Chevron CVX recently announced that it has closed the deal to acquire Renewable Energy Group for $3.15 billion in an all-cash deal for which the oil and gas supermajor paid $61.50 per share of the biodiesel producer. The transaction, which also fulfilled the European antitrust authority’s stipulation to not stifle innovation, is in line with CVX’s vision of churning out lower carbon energy in the future.   

During the initial announcement in February, Chevron management noted that this deal amalgamates its extensive experience in manufacturing, distribution and commercial marketing with the acquiree’s increasing renewable fuels production and leading feedstock competencies. It is in line with the San Ramon, CA-based energy giant’s objective to boost its renewable fuels output capacity to 100,000 barrels per day by 2030 and also provides surplus feedstock supplies and pre-treatment facilities.

With investors stepping up pressure on carbon emitters, the likes of CVX are looking at a monumental shift in their business models by effectively moving away from their primary operations of oil and gas development. To this end, Chevron’s existing renewable fuel partnership with Bunge, together with Renewable Energy Group’s biodiesel production facilities, will transform the energy behemoth into one of the largest North American renewable fuels producers.

As it is, the annexure of Renewable Energy Group is expected to augment Chevron’s earnings in the first year after closing and increase free cash flow after the start of Renewable Energy Group’s Geismar expansion. CVX will also generate EBITDA in the $500-$600 million range by 2025.

Zacks Rank & Key Picks

Chevron is one of the largest publicly traded oil and gas companies in the world with operations that span almost every corner of the globe. The only energy component of the Dow Jones Industrial Average, Chevron is fully integrated, meaning it participates in every aspect related to energy — from oil production, to refining and marketing.

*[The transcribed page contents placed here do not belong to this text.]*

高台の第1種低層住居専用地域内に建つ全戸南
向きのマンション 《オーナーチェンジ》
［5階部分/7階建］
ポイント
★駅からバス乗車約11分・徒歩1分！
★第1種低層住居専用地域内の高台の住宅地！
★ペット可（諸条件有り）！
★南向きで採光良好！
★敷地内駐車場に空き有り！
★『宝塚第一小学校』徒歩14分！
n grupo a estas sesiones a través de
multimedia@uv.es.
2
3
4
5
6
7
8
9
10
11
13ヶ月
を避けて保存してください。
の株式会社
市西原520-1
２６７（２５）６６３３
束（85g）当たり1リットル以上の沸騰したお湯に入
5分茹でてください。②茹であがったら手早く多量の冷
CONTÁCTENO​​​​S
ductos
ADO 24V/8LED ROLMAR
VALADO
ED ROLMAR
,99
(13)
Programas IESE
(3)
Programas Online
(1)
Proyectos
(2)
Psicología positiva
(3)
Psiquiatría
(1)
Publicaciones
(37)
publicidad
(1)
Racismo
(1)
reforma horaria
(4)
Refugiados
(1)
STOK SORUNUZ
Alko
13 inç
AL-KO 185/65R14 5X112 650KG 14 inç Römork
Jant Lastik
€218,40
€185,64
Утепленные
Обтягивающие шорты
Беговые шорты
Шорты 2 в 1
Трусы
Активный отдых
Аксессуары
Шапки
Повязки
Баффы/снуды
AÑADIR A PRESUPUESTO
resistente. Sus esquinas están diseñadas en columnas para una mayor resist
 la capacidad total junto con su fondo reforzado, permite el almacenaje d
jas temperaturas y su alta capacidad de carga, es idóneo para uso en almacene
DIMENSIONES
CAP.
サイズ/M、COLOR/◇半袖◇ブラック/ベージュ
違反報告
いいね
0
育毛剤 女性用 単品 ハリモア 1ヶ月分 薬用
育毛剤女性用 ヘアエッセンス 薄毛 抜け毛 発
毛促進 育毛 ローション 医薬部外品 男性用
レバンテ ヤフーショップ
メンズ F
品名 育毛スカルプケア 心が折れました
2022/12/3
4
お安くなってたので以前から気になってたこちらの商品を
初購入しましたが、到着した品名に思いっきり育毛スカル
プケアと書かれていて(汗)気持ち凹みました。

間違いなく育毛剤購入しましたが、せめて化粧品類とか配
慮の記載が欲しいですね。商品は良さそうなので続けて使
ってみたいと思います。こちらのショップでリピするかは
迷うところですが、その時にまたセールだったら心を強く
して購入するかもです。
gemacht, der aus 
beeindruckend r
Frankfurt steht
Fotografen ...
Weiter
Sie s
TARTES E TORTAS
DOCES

Chevron currently carries a Zacks Rank #3 (Hold).

Some better-ranked players in the energy space are Civitas Resources CIVI, Comstock Resources CRK and Earthstone Energy ESTE, each carrying a Zacks Rank #1 (Strong Buy), currently.

You can see the complete list of today’s Zacks #1 Rank stocks here.

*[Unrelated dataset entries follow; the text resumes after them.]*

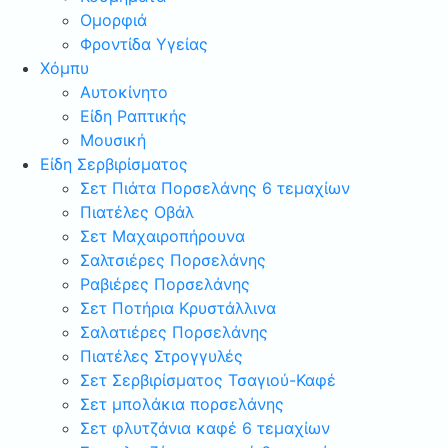
Ομορφιά
Φροντίδα Υγείας
Χόμπυ
Αυτοκίνητο
Είδη Ραπτικής
Μουσική
Είδη Σερβιρίσματος
Σετ Πιάτα Πορσελάνης 6 τεμαχίων
Πιατέλες Οβάλ
Σετ Μαχαιροπήρουνα
Σαλτσιέρες Πορσελάνης
Ραβιέρες Πορσελάνης
Σετ Ποτήρια Κρυστάλλινα
Σαλατιέρες Πορσελάνης
Πιατέλες Στρογγυλές
Σετ Σερβιρίσματος Τσαγιού-Καφέ
Σετ μπολάκια πορσελάνης
Σετ φλυτζάνια καφέ 6 τεμαχίων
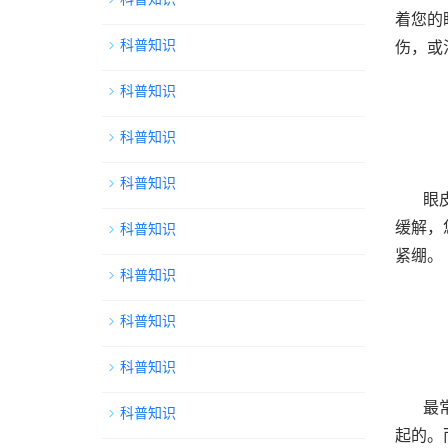
着您的
科普知识
伤，或
科普知识
科普知识
科普知识
眼
缓解，
科普知识
紧绷。
科普知识
科普知识
科普知识
最
科普知识
起的。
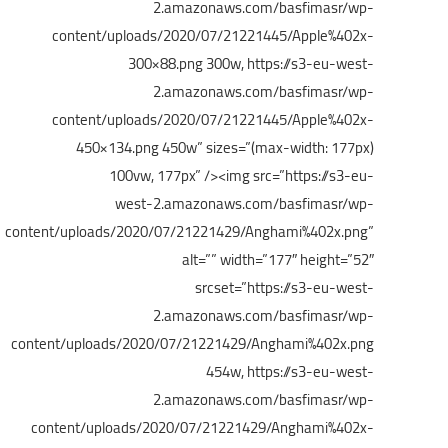
2.amazonaws.com/basfimasr/wp-
content/uploads/2020/07/21221445/Apple%402x-
300×88.png 300w, https://s3-eu-west-
2.amazonaws.com/basfimasr/wp-
content/uploads/2020/07/21221445/Apple%402x-
450×134.png 450w” sizes=”(max-width: 177px)
100vw, 177px” />
<img src=”https://s3-eu-
west-2.amazonaws.com/basfimasr/wp-
content/uploads/2020/07/21221429/Anghami%402x.png”
alt=”” width=”177″ height=”52″
srcset=”https://s3-eu-west-
2.amazonaws.com/basfimasr/wp-
content/uploads/2020/07/21221429/Anghami%402x.png
454w, https://s3-eu-west-
2.amazonaws.com/basfimasr/wp-
content/uploads/2020/07/21221429/Anghami%402x-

Civitas Resources is valued at some $6.1 billion. The Zacks Consensus Estimate for CIVI’s 2022 earnings has been revised 58.4% upward over the past 60 days.

Civitas, headquartered in Denver, CO, has a projected earnings growth rate of 368.6% for 2022. CIVI shares have gained around 41.3% in a year.

Earthstone Energy  beat the Zacks Consensus Estimate for earnings in each of the last four quarters. The company has a trailing four-quarter earnings surprise of roughly 35%, on average.

Earthstone Energy is valued at around $2.1 billion. ESTE has seen its shares gain around 69.5% in a year.

Comstock Resources is valued at approximately $3.9 billion. The Zacks Consensus Estimate for CRK’s 2022 earnings has been revised 43% upward over the past 60 days.

Comstock Resources, headquartered in Frisco, TX, has a trailing four-quarter earnings surprise of roughly 3.7%, on average. CRK shares have surged around 159.3% in a year.